Researcher-Level Tendencies¶

Now imagine doing this for every paper of an author. This gives a researcher- level tendency for self-references and self-citations, aggregated over that author's publication record.

For author-level workflows, use Researcher. Full author analyses can take longer for large publication lists, so this example limits the run to one paper.

>>> from paperscraper.citations.entity import Researcher
>>> researcher = Researcher("2289839817")
>>> researcher.ssids = ["2c1edb95c07643a834c9d4f8f2acedfecfe894de"]
>>> _ = researcher.self_citations()
>>> result = researcher.self_references()
>>> result.name
"K. Wijk"
>>> result.self_citation_ratio
0.0
>>> result.self_reference_ratio
4.65
>>> result.num_citations
10
>>> result.num_references
43
>>> result.self_references
{"Diff-SPORT: Diffusion-based Sensor Placement Optimization and Reconstruction of Turbulent flows in urban environments": 4.65}
>>> result
ResearcherResult(
    name="K. Wijk",
    self_reference_ratio=4.65,
    self_citation_ratio=0.0,
    num_references=43,
    num_citations=10,
    self_references={
        "Diff-SPORT: Diffusion-based Sensor Placement Optimization and Reconstruction of Turbulent flows in urban environments": 4.65,
    },
    self_citations={
        "Diff-SPORT: Diffusion-based Sensor Placement Optimization and Reconstruction of Turbulent flows in urban environments": 0.0,
    },
    ssaid=2289839817,
    orcid=None,
)

The example above uses Klaas Wijk's Semantic Scholar author profile and pins the analysis to one paper to keep the runtime short.

Researcher-per-Discipline Self-Link Analysis¶

The plots below summarize a small benchmark analysis of self-links grouped by discipline and researcher category. The processed table uses three categories: historic awardees (PastSenior) for Nobel Prize, Fields Medal, and Turing Award winners before 2000, represented here by 1993-1998 laureates; recent awardees (TodaySenior) for comparable senior prize winners since 2018; and rising researchers (TodayJunior) for 2025 rising-star researchers selected as plausible future candidates for such prizes.

The plots show mean ± standard deviation by discipline and category.
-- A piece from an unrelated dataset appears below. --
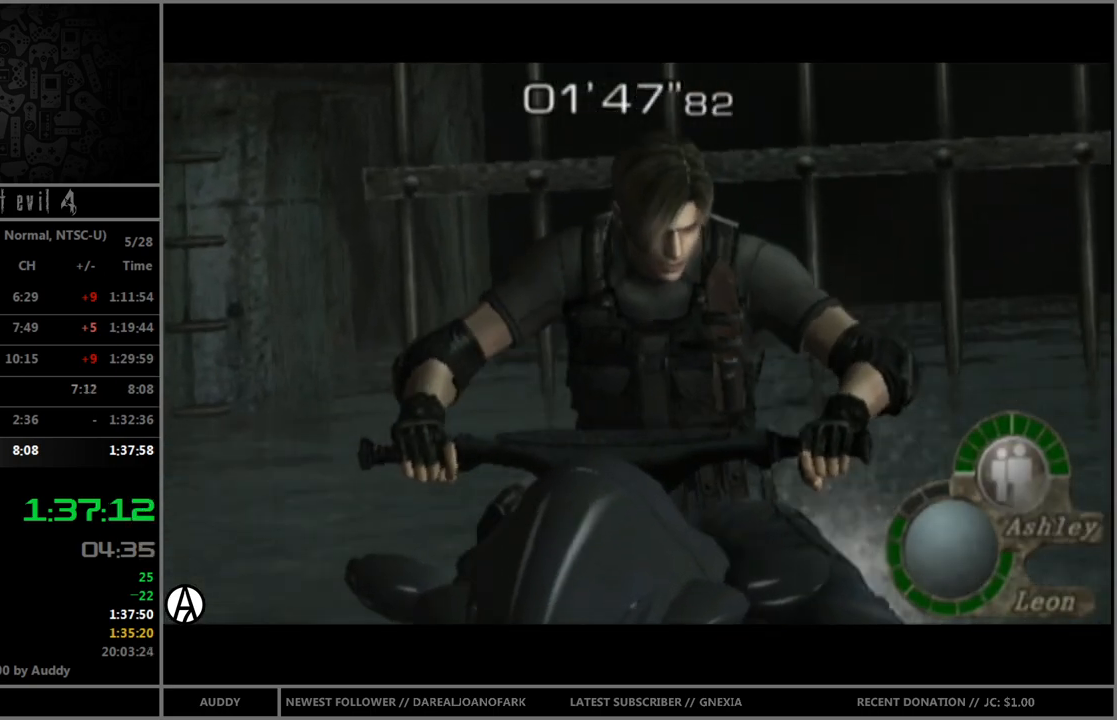
{"buttons": [], "left_stick": "center", "right_stick": "center", "events": []}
Individual researchers are overlaid as points, and the separated Overall block averages the five discipline-level means for each researcher cohort.

Self-citation ratios grouped by discipline

Self-reference ratios grouped by discipline

The strongest statistically supported signal is in self-citations rather than self-references. A discipline-stratified permutation test finds that rising researchers have higher self-citation ratios than the other two groups by 5.79 percentage points (p < 0.0001, Benjamini-Hochberg q = 0.0010). Pairwise Mann-Whitney checks show the same pattern against both historic awardees (p = 0.0007) and recent awardees (p = 0.0044).

Here, "percentage points" means an absolute difference in percentages: a change from 5% to 10% is +5 percentage points. The q value is the p-value after Benjamini-Hochberg correction across the tested career-stage and discipline contrasts. "Discipline-stratified" means that the class labels are shuffled only within each discipline, so the junior effect is not merely a consequence of one discipline having both more junior researchers and a different baseline self-citation rate.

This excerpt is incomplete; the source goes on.